Distinguons, si vous le voulez bien, l’identification d’une authentique bouse certifiée de la simple divergence de goût. En l’espèce, je penche, sans grande conviction il est vrai, pour la seconde option. Ce documentaire m’a assez largement ennuyé, mais il faut reconnaître à son auteur la volonté de créer un objet filmique particulier. Avec lequel je suis en total désaccord.
La consultation du casting offre un résumé parfait des raisons pour lesquelles je n’ai pas adhéré au projet : sous la photo du chanteur, on lit « David Bowie : Lui-même ». Et c’est tout. Il est le seul crédité.
Le chanteur n’est jamais montré discutant avec une autre personne. Il n’est jamais montré dans une relation humaine. Il est montré seul, toujours, drapé dans son statut d’artiste trônant au-dessus du commun des mortels. Et Brett Morgen de nous abreuver uniquement de séquences au cours desquelles Bowie nous assomme de théories new-age d’inspiration bouddhistes plus ou moins foireuses et qui ne feraient pas frémir un premier communiant. Qui a besoin qu’on lui explique que l’univers n’est que chaos, que l’impermanence en est une loi intangible, et que lorsque le balancier part d’un coté, il va forcément revenir de l’autre ? On a évité, de justesse je pense, le coup du battement d’ailes de papillon… Mais on a quand même eu droit au « Dieu est mort » nietzschéen...

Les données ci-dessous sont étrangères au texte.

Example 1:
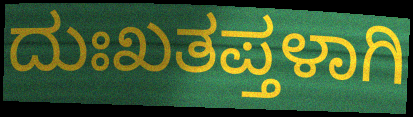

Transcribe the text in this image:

ದುಃಖತಪ್ತಳಾಗಿ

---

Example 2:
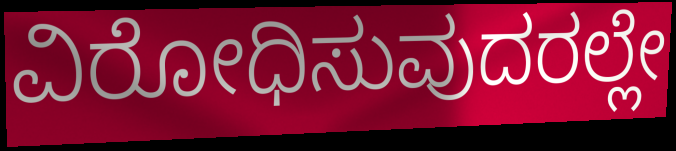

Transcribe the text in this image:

ವಿರೋಧಿಸುವುದರಲ್ಲೇ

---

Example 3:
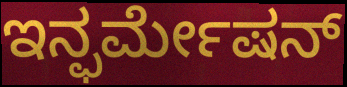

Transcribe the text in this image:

Suite logique à ce qui précède, nous n’avons d’images de Bowie qu’en situation de représentation. Des extraits de concerts bien-sûr. Des extraits de documentaires sur lui-même où on le voit peindre ou prendre le bateau. Mais également, des interviews au cours desquelles il répond habilement à des questions débiles du style « Est-ce que vous êtes David Bowie ou Ziggy Stardust ? » genre, il ne s’attendait pas du tout à ce qu’on aille sur ce terrain. Un exercice totalement vain donc. Sur une scène comme sur un plateau télé, n’importe quelle personne un peu sensée sait qu’elle participe à un spectacle, a fortiori une rock-star. On reste à la surface, dans l’écume.

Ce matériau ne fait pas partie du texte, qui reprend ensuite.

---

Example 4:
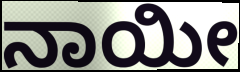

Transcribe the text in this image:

ನಾಯೀ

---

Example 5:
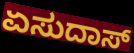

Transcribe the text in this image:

ಏಸುದಾಸ್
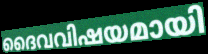
ദൈവവിഷയമായി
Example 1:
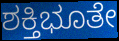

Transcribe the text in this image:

ಶಕ್ತಿಭೂತೇ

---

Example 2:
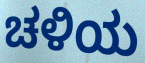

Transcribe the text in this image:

ಚಳಿಯ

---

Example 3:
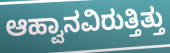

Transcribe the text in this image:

ಆಹ್ವಾನವಿರುತ್ತಿತ್ತು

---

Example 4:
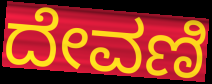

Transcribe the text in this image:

ದೇವಣಿ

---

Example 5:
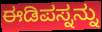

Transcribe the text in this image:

ಈಡಿಪಸ್ನನ್ನು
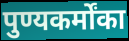
पुण्यकर्मोंका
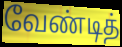
வேண்டித்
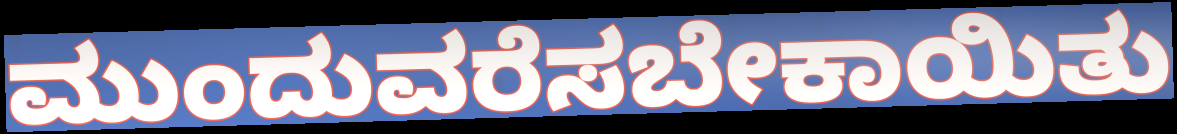
ಮುಂದುವರೆಸಬೇಕಾಯಿತು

A coté de tout ce brassage d’air, Brett ne propose pas une seconde de Bowie en situation de vie. De ces images qui à l’origine ne devraient pas dépasser le cercle privé, ou alors prise sur le vif, sans prévenir, et/ou discrètement, et dans lesquelles le sujet se montrerait au naturel. Pas non plus une seule apparition de quiconque l’aurait bien connu et parlerait de leurs rapports, ou raconterait une anecdote significative.
Pour moi, l’intérêt d’un documentaire sur un monstre sacré résiderait justement dans l’exposition de tout ce qui en fait une personne humaine. Comment par exemple s’articulent sa personnalité, sa vision du monde et sa créativité. Qu’est-ce que c’est, être David Bowie ? Or, sauf à la marge, en interprétant et recoupant quelques passages, tout le procédé filmique, aussi bien dans sa forme que dans son fond, ne vise qu’à asseoir la rock-star dans ce statut. A certifier son génie. A prouver une origine surnaturelle à sa créativité. A montrer son essence quasi-divine. Dans certaines séquences, les images psychédéliques qui accompagnent le son visent vraisemblablement à nous élever à un niveau de compréhension de la musique que nous n’avions pas, crétins que nous sommes, perçus de nous-même. En résumé, Brett Morgen s’emploie à élever un piédestal encore plus haut que celui sur lequel trônait déjà Bowie. Personnellement, je ne vois pas l’intérêt.